5 out of 5
Produced by: Sanford Parker
Bloody heck yes. When approaching a band with a long release history – such as Yob – after you’ve only heard, and enjoyed, a more recent offering, there’s some trepidation, at least for collector types like m’self: if those past efforts prove to be of a different, less desirable flavor, then I go into a process of having to justify which albums I like and why… The Great Cessation ain’t exactly Yob’s first release, but it is from nearly a decade earlier than the 2018 album I listened to just prior, and it rocks in a wholly specific, but identifiably Yob-ish fashion, so I’m sold. I’m sold on the epicness.
Recently, when reviewing another band’s release, I opined that just making long songs with loud riffs doesn’t instantly translate to metal goodness. 6 out of the 7 tracks on Great Cessation are 7+ minutes long; 2 of those top 10 minutes, and one – the title track – is twenty minutes long; these are a lesson in song construction: in making every go-round of a riff worthwhile in building toward a break or a bridge; in letting vocals repeat as part of a dirge; in mixing your guitar, bass, and drum elements for maximum listening effect.

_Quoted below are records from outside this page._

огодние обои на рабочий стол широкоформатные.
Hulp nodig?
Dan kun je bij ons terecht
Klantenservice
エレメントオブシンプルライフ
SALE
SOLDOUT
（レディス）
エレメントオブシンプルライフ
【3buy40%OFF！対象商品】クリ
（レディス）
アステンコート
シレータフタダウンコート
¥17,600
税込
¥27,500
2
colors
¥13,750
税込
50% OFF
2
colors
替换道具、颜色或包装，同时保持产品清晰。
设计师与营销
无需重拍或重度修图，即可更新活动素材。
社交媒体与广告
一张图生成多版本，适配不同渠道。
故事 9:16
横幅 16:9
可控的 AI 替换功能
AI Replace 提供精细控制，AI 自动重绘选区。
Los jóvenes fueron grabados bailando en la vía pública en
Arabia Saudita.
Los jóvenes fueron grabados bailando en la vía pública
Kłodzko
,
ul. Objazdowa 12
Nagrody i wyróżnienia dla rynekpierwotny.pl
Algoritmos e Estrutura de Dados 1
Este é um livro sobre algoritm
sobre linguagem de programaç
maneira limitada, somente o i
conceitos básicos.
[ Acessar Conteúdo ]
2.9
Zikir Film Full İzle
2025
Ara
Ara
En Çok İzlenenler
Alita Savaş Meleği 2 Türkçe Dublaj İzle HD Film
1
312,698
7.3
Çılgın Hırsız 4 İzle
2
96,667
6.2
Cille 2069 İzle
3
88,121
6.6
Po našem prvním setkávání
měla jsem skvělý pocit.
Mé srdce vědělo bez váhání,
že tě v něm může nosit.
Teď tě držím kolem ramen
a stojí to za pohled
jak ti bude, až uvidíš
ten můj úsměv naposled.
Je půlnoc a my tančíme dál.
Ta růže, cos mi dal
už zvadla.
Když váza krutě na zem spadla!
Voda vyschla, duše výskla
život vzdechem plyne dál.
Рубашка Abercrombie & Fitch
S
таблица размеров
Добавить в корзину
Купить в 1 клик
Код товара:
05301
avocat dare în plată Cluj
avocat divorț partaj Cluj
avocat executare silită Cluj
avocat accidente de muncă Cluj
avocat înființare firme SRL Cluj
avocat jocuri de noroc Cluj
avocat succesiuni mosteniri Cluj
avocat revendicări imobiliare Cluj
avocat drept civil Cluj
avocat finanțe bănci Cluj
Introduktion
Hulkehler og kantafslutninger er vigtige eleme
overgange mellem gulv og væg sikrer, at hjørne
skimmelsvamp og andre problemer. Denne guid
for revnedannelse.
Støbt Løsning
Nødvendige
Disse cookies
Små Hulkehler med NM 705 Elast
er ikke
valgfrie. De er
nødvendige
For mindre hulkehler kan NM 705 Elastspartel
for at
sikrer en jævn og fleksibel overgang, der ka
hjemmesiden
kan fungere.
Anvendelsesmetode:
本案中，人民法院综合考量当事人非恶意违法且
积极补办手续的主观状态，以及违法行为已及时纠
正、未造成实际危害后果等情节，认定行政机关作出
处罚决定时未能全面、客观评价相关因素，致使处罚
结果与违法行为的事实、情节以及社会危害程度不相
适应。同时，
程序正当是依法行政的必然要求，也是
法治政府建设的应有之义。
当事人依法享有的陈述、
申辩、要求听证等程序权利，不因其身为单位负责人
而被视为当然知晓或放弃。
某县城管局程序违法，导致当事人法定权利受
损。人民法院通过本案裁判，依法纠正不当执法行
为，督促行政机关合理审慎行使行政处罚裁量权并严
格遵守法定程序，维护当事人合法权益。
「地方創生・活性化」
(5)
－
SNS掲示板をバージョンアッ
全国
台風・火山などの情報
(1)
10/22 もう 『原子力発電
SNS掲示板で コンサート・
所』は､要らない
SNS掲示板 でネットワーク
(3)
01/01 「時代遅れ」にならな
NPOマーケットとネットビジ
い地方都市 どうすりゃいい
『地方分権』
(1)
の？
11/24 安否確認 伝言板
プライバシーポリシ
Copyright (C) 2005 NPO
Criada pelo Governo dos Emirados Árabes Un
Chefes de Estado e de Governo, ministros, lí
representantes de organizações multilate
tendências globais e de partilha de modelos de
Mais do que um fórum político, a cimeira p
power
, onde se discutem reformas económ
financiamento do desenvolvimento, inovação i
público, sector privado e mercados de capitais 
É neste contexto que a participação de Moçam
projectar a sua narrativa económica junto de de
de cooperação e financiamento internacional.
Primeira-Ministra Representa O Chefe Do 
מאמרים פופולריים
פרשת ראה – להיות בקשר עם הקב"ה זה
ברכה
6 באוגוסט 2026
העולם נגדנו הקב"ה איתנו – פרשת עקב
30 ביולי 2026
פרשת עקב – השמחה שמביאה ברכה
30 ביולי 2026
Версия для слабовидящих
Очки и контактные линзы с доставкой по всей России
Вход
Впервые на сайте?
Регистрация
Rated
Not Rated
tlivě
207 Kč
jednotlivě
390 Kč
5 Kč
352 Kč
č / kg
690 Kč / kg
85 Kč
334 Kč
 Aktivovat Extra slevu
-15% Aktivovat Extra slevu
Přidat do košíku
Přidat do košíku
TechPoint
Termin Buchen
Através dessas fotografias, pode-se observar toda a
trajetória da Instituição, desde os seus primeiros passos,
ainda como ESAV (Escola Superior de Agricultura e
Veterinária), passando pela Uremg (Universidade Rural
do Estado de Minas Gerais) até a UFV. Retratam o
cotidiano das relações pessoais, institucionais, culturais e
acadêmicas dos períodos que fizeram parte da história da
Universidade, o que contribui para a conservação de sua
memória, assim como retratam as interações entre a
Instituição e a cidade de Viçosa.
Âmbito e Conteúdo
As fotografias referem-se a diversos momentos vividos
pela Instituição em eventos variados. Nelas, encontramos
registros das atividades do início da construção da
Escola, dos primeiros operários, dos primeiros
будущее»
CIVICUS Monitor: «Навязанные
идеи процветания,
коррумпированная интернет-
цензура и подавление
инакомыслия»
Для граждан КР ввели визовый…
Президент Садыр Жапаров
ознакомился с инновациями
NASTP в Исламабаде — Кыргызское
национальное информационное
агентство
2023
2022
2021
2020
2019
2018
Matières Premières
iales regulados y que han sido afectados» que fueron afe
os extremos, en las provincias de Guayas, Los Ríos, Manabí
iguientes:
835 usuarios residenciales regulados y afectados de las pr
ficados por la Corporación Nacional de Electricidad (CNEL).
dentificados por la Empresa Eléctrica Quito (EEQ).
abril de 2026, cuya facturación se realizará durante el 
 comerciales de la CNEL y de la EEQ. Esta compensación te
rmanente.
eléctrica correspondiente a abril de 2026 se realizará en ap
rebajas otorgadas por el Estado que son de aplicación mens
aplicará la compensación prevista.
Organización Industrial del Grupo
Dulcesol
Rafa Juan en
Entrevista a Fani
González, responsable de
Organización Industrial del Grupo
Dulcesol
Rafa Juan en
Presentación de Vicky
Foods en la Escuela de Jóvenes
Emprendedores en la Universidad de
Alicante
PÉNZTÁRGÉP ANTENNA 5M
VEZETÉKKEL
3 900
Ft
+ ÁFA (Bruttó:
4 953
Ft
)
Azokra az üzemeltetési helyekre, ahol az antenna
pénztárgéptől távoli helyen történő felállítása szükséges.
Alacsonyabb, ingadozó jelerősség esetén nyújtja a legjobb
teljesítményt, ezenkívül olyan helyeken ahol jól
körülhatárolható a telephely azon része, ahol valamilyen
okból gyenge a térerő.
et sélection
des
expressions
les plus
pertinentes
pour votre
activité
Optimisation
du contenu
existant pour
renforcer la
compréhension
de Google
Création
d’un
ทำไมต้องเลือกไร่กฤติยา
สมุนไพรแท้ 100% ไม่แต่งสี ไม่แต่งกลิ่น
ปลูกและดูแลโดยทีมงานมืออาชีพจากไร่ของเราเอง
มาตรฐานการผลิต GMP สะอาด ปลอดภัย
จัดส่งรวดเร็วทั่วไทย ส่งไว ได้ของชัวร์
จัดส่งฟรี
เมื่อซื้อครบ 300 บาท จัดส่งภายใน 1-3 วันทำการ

To that last point, producer Sanford Parker (with co-production by Yob lead Mike Scheidt) knows this game and gives us killer production: Scheidt’s Black Sabbath whine is drowned in the shimmering guitar and heavy bass; the skins echo cavernously but act as support – appreciably not overwhelming the rest of the mix – with their sludge beat. Along with the engaging compositions, drawing you in over however many minutes, this presentation is key in making the disc continually listenable and rewarding.
The Great Cessation is a full-on experience: heft, precision, relative beauty in its slower build-ups, and intense performances from all its players.